In a July 22 piece, Jeff Bennion, co-founder of the Mormon "ex-gay" organization North Star International, condemned the New Jersey consumer fraud lawsuit against another "ex-gay" organization, Jews Offering New Alternatives for Healing (JONAH). Bennion, who himself claims to have benefitted from "ex-gay" therapy, asserted that, if successful, the Southern Poverty Law Center's (SPLC) lawsuit against JONAH would imperil the "health and happiness" of those seeking to convert to heterosexuality:
It's just the opening shot in a massive legal effort to ban help for gay people — a campaign I take personally. I'm one of those people the SPLC is out to harm — by substituting its judgment about what's good for me for my own.
The client's right to determine the course of his own therapy is a touchstone of modern psychotherapy. So the effort to deny people access to this therapy not only infringes on my right to self-determination, it violates the ethical standards of every major mental-health association.

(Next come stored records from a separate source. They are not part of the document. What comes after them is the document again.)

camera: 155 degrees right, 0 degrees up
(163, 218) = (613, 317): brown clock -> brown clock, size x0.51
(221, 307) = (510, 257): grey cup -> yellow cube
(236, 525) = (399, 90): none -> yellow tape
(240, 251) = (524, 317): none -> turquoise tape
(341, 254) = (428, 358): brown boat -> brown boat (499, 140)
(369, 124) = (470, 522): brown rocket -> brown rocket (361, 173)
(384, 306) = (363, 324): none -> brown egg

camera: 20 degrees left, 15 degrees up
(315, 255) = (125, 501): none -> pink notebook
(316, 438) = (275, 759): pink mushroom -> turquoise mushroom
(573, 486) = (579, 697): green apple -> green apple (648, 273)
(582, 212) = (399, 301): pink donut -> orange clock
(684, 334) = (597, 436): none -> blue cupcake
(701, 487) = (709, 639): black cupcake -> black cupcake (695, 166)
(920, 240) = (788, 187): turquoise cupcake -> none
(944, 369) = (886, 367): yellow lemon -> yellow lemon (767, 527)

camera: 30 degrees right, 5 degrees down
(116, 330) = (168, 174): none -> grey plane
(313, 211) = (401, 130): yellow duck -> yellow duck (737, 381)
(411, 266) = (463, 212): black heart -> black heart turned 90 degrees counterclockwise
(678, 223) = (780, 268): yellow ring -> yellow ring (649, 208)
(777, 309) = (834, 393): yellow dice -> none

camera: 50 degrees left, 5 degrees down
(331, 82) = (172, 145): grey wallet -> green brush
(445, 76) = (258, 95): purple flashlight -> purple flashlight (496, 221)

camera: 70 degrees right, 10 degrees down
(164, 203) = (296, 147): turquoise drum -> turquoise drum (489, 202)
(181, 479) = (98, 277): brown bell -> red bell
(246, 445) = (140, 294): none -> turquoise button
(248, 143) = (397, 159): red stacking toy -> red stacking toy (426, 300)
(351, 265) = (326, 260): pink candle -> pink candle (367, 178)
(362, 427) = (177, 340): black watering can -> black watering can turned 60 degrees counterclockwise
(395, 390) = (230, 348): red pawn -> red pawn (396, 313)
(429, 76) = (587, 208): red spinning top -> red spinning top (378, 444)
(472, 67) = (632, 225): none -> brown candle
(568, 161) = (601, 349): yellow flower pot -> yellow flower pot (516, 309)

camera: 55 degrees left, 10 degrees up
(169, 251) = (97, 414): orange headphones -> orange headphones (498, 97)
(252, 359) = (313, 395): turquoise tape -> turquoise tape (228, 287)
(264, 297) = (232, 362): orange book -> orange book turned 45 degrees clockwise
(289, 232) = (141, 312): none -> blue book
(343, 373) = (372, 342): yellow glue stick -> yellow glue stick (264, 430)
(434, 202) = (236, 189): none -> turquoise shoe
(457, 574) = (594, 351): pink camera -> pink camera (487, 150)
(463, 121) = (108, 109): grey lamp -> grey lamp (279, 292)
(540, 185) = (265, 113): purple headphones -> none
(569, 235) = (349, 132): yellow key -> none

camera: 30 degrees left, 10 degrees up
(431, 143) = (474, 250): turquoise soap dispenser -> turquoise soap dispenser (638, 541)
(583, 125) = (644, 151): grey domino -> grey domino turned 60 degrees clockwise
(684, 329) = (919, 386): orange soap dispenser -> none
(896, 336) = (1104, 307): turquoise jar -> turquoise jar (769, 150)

Officially, it's called Sexual Orientation Change Efforts, or SOCE. Therapists using it were a lifeline to my health and happiness.
SOCE was a revelation to me. It helped me confront my shame, around not only my homosexual feelings but also many other experiences. It taught me that my feelings were innately good, and a natural response to the circumstances I faced. It motivated me to try to repair important family relationships, and helped me learn how to better relate to other men, whom I'd previously ignored or disdained. It's made me much more accepting of myself and of others.
The feelings of "shame" Bennion experienced stemmed, of course, from the bigotry and stigmatization that gays, lesbians, and bisexuals too often confront. "Ex-gay" therapy only reinforces such demonization of LGB individuals. As the SPLC noted in a press release announcing its lawsuit against JONAH, the tactics of "ex-gay" therapy are cruel and degrading:
Customers of JONAH's services typically pay a minimum of $100 for weekly individual counseling sessions and another $60 for group therapy sessions. The lawsuit describes sessions that involved clients undressing in front of a mirror and even a group session where young men were instructed to remove their clothing and stand naked in a circle with the counselor, [Alan] Downing, who was also undressed. Another session involved a subject attempting to wrest away two oranges, which were used to represent testicles, from another individual.
"Sadly, there is no accountability for those who practice conversion therapy," said Michael Ferguson, a conversion therapy survivor and plaintiff in the lawsuit. "They play blindly with deep emotions and create an immense amount of self-doubt for the client. They seize on your personal vulnerability, and tell you that being gay is synonymous with being less of a man. They further misrepresent themselves as having the key to your new orientation."
Downing and other counselors at JONAH also use techniques that leave clients alienated from their families. These techniques encourage clients to blame their parents for being gay. Clients even participate in violent role play exercises where they beat effigies of their mothers.
"These counselors are skilled at manipulating you into believing just about anything," said Benjamin Unger, another plaintiff in the case. "During my time with JONAH, they told me constantly that my mom had made me gay. I was so convinced that I refused to have any contact with her for several months, which caused a great deal of damage to our relationship." [emphasis added]
Alas, the New York Post has no qualms running op-eds defending organizations that employ these techniques as psychologically beneficial and worthy of public support.